Task objective
Pick out each line below that contains the string "depth".

Data in this exercise
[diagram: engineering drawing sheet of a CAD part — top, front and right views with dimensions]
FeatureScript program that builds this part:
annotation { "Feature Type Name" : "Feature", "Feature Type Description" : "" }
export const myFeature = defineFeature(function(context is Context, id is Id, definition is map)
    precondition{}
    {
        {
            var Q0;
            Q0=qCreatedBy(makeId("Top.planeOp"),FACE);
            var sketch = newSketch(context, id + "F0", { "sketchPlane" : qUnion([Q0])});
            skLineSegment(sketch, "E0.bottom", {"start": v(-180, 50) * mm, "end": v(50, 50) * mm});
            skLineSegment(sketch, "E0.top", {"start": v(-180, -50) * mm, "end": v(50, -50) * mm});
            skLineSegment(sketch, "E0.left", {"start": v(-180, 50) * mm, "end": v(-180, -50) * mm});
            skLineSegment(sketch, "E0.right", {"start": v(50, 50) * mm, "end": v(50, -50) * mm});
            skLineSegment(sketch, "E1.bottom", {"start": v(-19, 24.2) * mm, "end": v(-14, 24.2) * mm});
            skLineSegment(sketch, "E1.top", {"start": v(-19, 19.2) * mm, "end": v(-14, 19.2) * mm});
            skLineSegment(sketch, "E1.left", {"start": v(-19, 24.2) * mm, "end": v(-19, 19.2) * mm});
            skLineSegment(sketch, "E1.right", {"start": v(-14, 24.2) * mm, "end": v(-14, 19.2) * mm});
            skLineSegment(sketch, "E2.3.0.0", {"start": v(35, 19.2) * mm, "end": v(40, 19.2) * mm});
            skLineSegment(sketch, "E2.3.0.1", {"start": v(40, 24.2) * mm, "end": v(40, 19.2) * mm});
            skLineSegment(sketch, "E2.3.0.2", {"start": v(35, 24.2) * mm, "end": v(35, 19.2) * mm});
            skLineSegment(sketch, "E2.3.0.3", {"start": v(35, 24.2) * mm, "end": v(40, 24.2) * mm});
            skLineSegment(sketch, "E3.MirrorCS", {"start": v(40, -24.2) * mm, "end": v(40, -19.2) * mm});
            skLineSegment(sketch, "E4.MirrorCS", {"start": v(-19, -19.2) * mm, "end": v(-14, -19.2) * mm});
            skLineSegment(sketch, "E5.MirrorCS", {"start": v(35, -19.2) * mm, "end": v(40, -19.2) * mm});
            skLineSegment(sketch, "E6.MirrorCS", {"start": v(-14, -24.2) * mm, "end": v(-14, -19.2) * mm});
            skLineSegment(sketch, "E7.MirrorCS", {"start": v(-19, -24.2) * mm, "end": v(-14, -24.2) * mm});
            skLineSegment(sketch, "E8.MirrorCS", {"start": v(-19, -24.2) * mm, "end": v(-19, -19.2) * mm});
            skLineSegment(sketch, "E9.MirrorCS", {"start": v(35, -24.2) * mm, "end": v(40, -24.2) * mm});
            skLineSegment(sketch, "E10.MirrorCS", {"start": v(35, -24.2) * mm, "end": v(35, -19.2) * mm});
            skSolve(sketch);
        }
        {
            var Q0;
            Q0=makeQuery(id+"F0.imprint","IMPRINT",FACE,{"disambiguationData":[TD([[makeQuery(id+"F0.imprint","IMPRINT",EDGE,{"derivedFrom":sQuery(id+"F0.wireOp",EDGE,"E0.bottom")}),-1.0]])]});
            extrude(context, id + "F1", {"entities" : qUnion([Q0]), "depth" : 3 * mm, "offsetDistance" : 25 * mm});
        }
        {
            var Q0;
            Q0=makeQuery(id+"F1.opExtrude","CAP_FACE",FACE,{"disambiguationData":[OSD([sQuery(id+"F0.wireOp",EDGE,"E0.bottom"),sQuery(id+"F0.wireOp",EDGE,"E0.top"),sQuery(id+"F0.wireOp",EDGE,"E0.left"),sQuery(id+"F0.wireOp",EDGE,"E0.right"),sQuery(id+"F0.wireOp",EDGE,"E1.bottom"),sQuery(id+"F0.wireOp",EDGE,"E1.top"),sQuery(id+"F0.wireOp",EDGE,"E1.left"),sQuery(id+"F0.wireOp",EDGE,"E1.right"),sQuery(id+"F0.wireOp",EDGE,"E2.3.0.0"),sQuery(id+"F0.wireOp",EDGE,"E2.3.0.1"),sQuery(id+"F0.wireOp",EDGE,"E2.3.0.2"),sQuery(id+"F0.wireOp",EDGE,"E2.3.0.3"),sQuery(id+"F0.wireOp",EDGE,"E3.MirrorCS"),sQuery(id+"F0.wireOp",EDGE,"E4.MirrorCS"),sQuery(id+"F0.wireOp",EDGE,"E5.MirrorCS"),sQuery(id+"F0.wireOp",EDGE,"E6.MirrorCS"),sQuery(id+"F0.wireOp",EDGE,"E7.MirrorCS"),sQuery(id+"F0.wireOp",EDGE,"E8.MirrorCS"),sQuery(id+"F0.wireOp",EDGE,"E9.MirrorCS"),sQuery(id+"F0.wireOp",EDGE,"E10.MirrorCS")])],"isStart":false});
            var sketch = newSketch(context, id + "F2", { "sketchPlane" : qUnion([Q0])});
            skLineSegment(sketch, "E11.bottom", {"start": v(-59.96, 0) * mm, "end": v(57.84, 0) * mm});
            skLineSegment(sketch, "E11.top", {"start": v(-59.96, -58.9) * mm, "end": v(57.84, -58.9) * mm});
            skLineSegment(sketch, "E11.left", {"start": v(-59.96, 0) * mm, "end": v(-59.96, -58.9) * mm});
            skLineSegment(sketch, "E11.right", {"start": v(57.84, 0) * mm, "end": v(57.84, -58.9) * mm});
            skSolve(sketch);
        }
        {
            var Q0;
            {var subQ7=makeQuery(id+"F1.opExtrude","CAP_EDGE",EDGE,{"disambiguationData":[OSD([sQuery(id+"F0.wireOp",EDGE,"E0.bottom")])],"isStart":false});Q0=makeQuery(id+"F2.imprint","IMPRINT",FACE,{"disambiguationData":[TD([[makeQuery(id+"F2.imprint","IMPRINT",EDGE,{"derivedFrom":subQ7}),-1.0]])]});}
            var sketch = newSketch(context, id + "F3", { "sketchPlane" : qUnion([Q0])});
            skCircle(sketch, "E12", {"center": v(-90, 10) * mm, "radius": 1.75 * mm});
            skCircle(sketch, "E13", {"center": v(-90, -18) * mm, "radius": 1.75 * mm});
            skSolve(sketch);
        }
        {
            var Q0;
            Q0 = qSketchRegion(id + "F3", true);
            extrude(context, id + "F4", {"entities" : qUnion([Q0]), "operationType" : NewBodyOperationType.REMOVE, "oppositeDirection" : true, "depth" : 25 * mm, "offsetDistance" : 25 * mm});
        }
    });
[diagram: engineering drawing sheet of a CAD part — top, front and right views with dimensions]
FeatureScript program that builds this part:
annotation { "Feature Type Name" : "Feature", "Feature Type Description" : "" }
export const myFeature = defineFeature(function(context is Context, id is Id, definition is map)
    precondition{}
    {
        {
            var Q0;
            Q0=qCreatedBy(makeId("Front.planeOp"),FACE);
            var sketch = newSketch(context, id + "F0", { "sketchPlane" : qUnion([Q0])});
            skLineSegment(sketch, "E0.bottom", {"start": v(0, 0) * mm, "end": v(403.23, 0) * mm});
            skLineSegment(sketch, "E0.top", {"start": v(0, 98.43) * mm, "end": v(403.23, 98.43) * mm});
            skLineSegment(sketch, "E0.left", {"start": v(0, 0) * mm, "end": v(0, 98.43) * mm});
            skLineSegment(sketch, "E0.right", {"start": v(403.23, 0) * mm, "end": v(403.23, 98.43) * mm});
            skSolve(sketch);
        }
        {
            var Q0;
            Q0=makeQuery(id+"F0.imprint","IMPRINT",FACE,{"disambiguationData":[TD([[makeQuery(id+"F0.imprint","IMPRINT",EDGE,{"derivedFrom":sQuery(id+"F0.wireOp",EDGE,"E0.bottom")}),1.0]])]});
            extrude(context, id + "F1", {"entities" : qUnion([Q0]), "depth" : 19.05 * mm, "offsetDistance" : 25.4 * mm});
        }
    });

Answer below
            extrude(context, id + "F1", {"entities" : qUnion([Q0]), "depth" : 3 * mm, "offsetDistance" : 25 * mm});
            extrude(context, id + "F4", {"entities" : qUnion([Q0]), "operationType" : NewBodyOperationType.REMOVE, "oppositeDirection" : true, "depth" : 25 * mm, "offsetDistance" : 25 * mm});
            extrude(context, id + "F1", {"entities" : qUnion([Q0]), "depth" : 19.05 * mm, "offsetDistance" : 25.4 * mm});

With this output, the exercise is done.